The other piece is you’re seeing customers convert from lit solutions to dark fiber solutions, so although there was a stepped out on a per circuit basis when you go from a lit solution to a dark fiber solution. The work actually prefer that because then the customer is treating a five year term for most cases a 10, 20 year term.
So, when you look at the incremental total contract value that you’re going to get off the renewal where they’re converting from lit to dark, that more than offsets the step down, and the MLR that when they’re going from the services. So, again, short-term impact on churn, but a long-term positive from a from a total contract value.
And so — and then we’ve had some first generation re-rate churn as well where again sites will order five seven years ago, when we have that first generation of re-rate, it usually a significant step down.
So, those are things that have impacted our growth rates, historically plus, with just with the — with some of the overhangs — other overhangs that happened with Windstream and such, that can play into it, as well.
So, I think going forward, we still want to target that 8% and we think that’s achievable, there’s a pathway to get that 8% through our lease up strategy now that we’ve finished most of these anchor builds, our focus now turns to leasing up those leveraging that existing network and driving those high incremental returns with high margin business.
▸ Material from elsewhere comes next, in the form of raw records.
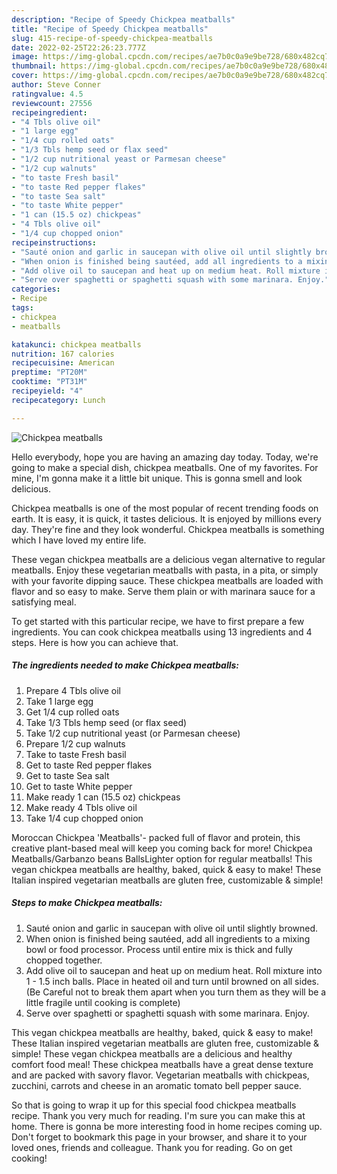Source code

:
 ```yaml
---
description: "Recipe of Speedy Chickpea meatballs"
title: "Recipe of Speedy Chickpea meatballs"
slug: 415-recipe-of-speedy-chickpea-meatballs
date: 2022-02-25T22:26:23.777Z
image: https://img-global.cpcdn.com/recipes/ae7b0c0a9e9be728/680x482cq70/chickpea-meatballs-recipe-main-photo.jpg
thumbnail: https://img-global.cpcdn.com/recipes/ae7b0c0a9e9be728/680x482cq70/chickpea-meatballs-recipe-main-photo.jpg
cover: https://img-global.cpcdn.com/recipes/ae7b0c0a9e9be728/680x482cq70/chickpea-meatballs-recipe-main-photo.jpg
author: Steve Conner
ratingvalue: 4.5
reviewcount: 27556
recipeingredient:
- "4 Tbls olive oil"
- "1 large egg"
- "1/4 cup rolled oats"
- "1/3 Tbls hemp seed or flax seed"
- "1/2 cup nutritional yeast or Parmesan cheese"
- "1/2 cup walnuts"
- "to taste Fresh basil"
- "to taste Red pepper flakes"
- "to taste Sea salt"
- "to taste White pepper"
- "1 can (15.5 oz) chickpeas"
- "4 Tbls olive oil"
- "1/4 cup chopped onion"
recipeinstructions:
- "Sauté onion and garlic in saucepan with olive oil until slightly browned."
- "When onion is finished being sautéed, add all ingredients to a mixing bowl or food processor. Process until entire mix is thick and fully chopped together."
- "Add olive oil to saucepan and heat up on medium heat. Roll mixture into 1 - 1.5 inch balls. Place in heated oil and turn until browned on all sides. (Be Careful not to break them apart when you turn them as they will be a little fragile until cooking is complete)"
- "Serve over spaghetti or spaghetti squash with some marinara. Enjoy."
categories:
- Recipe
tags:
- chickpea
- meatballs

katakunci: chickpea meatballs 
nutrition: 167 calories
recipecuisine: American
preptime: "PT20M"
cooktime: "PT31M"
recipeyield: "4"
recipecategory: Lunch

---
```



![Chickpea meatballs](https://img-global.cpcdn.com/recipes/ae7b0c0a9e9be728/680x482cq70/chickpea-meatballs-recipe-main-photo.jpg)

Hello everybody, hope you are having an amazing day today. Today, we're going to make a special dish, chickpea meatballs. One of my favorites. For mine, I'm gonna make it a little bit unique. This is gonna smell and look delicious.

Chickpea meatballs is one of the most popular of recent trending foods on earth. It is easy, it is quick, it tastes delicious. It is enjoyed by millions every day. They're fine and they look wonderful. Chickpea meatballs is something which I have loved my entire life.

These vegan chickpea meatballs are a delicious vegan alternative to regular meatballs. Enjoy these vegetarian meatballs with pasta, in a pita, or simply with your favorite dipping sauce. These chickpea meatballs are loaded with flavor and so easy to make. Serve them plain or with marinara sauce for a satisfying meal.


To get started with this particular recipe, we have to first prepare a few ingredients. You can cook chickpea meatballs using 13 ingredients and 4 steps. Here is how you can achieve that.

<!--inarticleads1-->

##### The ingredients needed to make Chickpea meatballs:

1. Prepare 4 Tbls olive oil
1. Take 1 large egg
1. Get 1/4 cup rolled oats
1. Take 1/3 Tbls hemp seed (or flax seed)
1. Take 1/2 cup nutritional yeast (or Parmesan cheese)
1. Prepare 1/2 cup walnuts
1. Take to taste Fresh basil
1. Get to taste Red pepper flakes
1. Get to taste Sea salt
1. Get to taste White pepper
1. Make ready 1 can (15.5 oz) chickpeas
1. Make ready 4 Tbls olive oil
1. Take 1/4 cup chopped onion


Moroccan Chickpea &#39;Meatballs&#39;- packed full of flavor and protein, this creative plant-based meal will keep you coming back for more! Chickpea Meatballs/Garbanzo beans BallsLighter option for regular meatballs! This vegan chickpea meatballs are healthy, baked, quick &amp; easy to make! These Italian inspired vegetarian meatballs are gluten free, customizable &amp; simple! 

<!--inarticleads2-->

##### Steps to make Chickpea meatballs:

1. Sauté onion and garlic in saucepan with olive oil until slightly browned.
1. When onion is finished being sautéed, add all ingredients to a mixing bowl or food processor. Process until entire mix is thick and fully chopped together.
1. Add olive oil to saucepan and heat up on medium heat. Roll mixture into 1 - 1.5 inch balls. Place in heated oil and turn until browned on all sides. (Be Careful not to break them apart when you turn them as they will be a little fragile until cooking is complete)
1. Serve over spaghetti or spaghetti squash with some marinara. Enjoy.


This vegan chickpea meatballs are healthy, baked, quick &amp; easy to make! These Italian inspired vegetarian meatballs are gluten free, customizable &amp; simple! These vegan chickpea meatballs are a delicious and healthy comfort food meal! These chickpea meatballs have a great dense texture and are packed with savory flavor. Vegetarian meatballs with chickpeas, zucchini, carrots and cheese in an aromatic tomato bell pepper sauce. 

So that is going to wrap it up for this special food chickpea meatballs recipe. Thank you very much for reading. I'm sure you can make this at home. There is gonna be more interesting food in home recipes coming up. Don't forget to bookmark this page in your browser, and share it to your loved ones, friends and colleague. Thank you for reading. Go on get cooking!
Got it. I got last 30 seconds I wanted to speak in a dividend policy question. You previously noted that the dividend could return to normalized levels following the Windstream bankruptcy. But, how should we think about that? You guys have always been high dividend payers, higher than the allowable lead levels, part of the reason to keep your stock strong for maybe equitizing deals. How should I think about the dividend policy once Windstream emerges some bankruptcy and then in 2021 and beyond?
Yes. So, as you know we’re still under the restrictions under our credit agreement that we can only pay out 90% of taxable income. I think it’s reasonable to assume that once we’re outside of those restrictions, which could happen as early as this year, maybe — I’m sorry later part of this year or early part of next year. I think it’s reasonable to assume that we’d want to pay out at least 100% of taxable income. I think it’s reasonable to assume that we want to be able to pay out any capital gains that we might generate on our future transactions.
Beyond that, I probably can’t kind of say too much. It would be kind of, the board hasn’t made any decisions as to what your dividend policy will be. But I would say, I do think there’s a couple important things we certainly would be looking at: peer groups within the communication infrastructure space, both in terms of yield, both in terms of payout ratio.
I think for us it’s important to set it appropriately so that it can grow as AFFO grows, and as we continue to grow the company. And also I think it’s important that we know that we set it at a level that is also sustainable over time, so that people have certainty of the pivot stream [ph], as well as have a growth component [indiscernible] as well.
All right. We went a little bit over, but it’s a great chat. I hope to see you guys in person next time, and for everybody listening on the call, as well as Mark and Bill, thank you and be safe and you all have a great weekend.
All right. Good to see you. Thank you very much.